To determine if an alternative normalization strategy that we have utilized for this study is needed for mid-cycle transcriptomic studies, it is essential to first assess whether the transcriptomic changes are limited (based on the numbers of host and chlamydial reads) and balanced (based on the number of up- and down-regulated genes estimated with individual chlamydial gene reads). If the genome copy number is affected, further studies should include multiple groups with narrow time or treatment dosage increments to ensure the genome copy number remains relatively stable between adjacent groups. This approach would allow for the accurate detection of transcriptomic trends through serial analysis. Additionally, spiking-in synthetic transcripts into RNA-samples prior to RNA-Seq library construction [21] could serve as an alternative strategy.

The secondary RB-to-EB differentiation involves extensive transcriptomic repression and limited activation. Because this differentiation is asynchronous and the amount of host RNA reads no longer dominates, developing alternative strategies will be necessary to analyze late-cycle transcriptomic data effectively.
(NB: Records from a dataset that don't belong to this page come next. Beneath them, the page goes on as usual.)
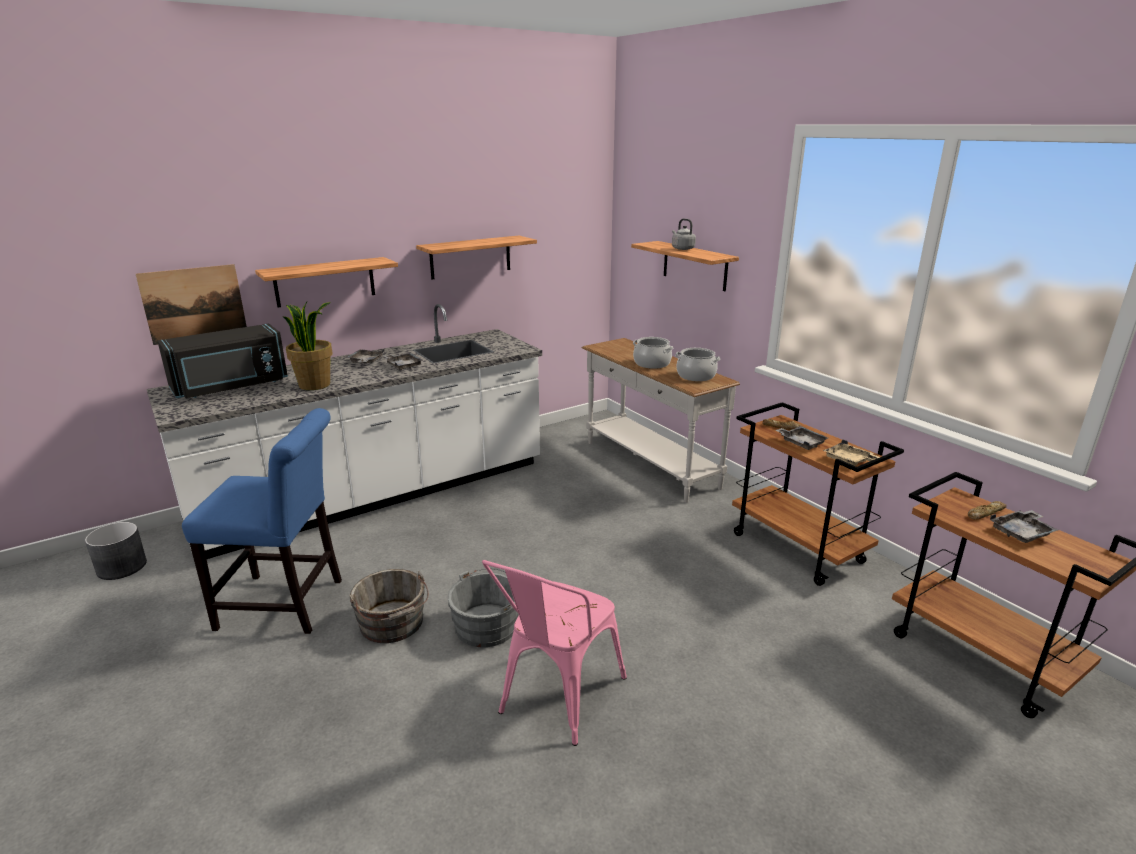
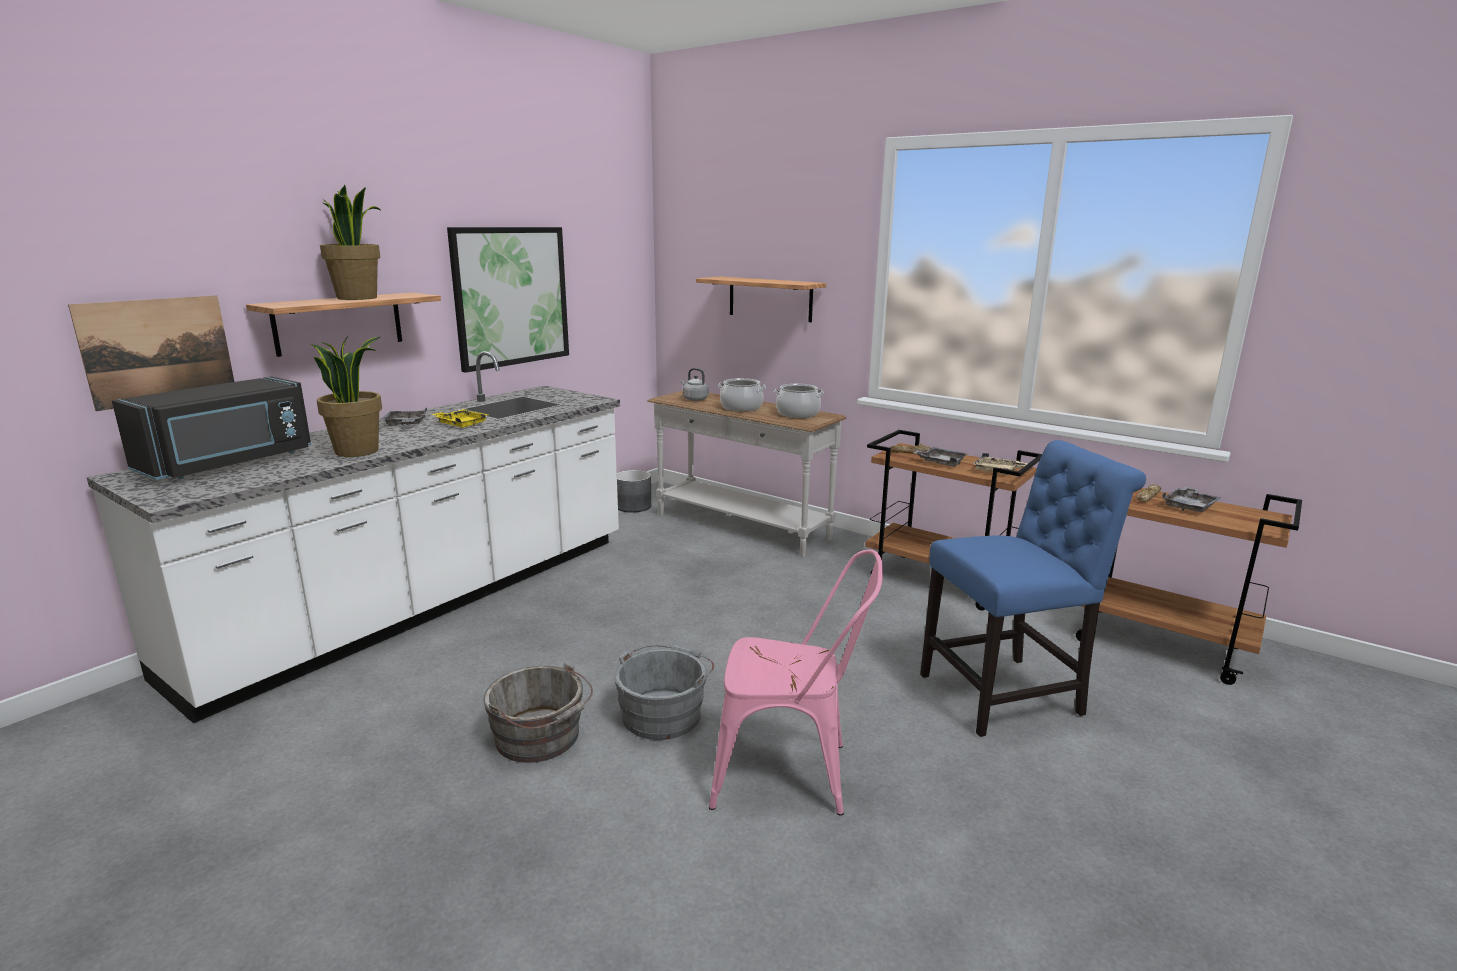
camera: 20 degrees left, 5 degrees down
(122, 567) = (66, 752): grey planter -> grey planter (633, 506)
(287, 605) = (375, 746): blue chair -> blue chair (1008, 694)
(335, 264) = (358, 298): none -> potted plant
(403, 365) = (461, 424): grey tray -> yellow tray
(470, 257) = (511, 296): shelf -> picture
(555, 700) = (793, 773): pink chair -> pink chair turned 90 degrees counterclockwise
(682, 248) = (757, 279): grey kettle -> grey kettle (694, 399)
Although our normalization strategies have been developed in the context of C. trachomatis infection, they offer a blueprint for analyzing other biological systems with similar challenges. One such analogous system is the germination of bacterial spores, a process characterized by dramatic transcriptomic changes as dormant spores become metabolically active vegetative cells. Like the immediate early transcriptomic activation in C. trachomatis, spore germination involves a rapid and broad activation of gene expression. In transcriptomic analysis of bacterial spore germination in environmental samples, we suggest that researchers perform total sequencing depth normalization to accurately identify differentially regulated genes. Additionally, if accompanying organisms in the environment undergo significant changes, increasing the number of experimental groups and spiking-in synthetic transcripts into RNA samples prior to RNA-Seq library construction [21] would be helpful.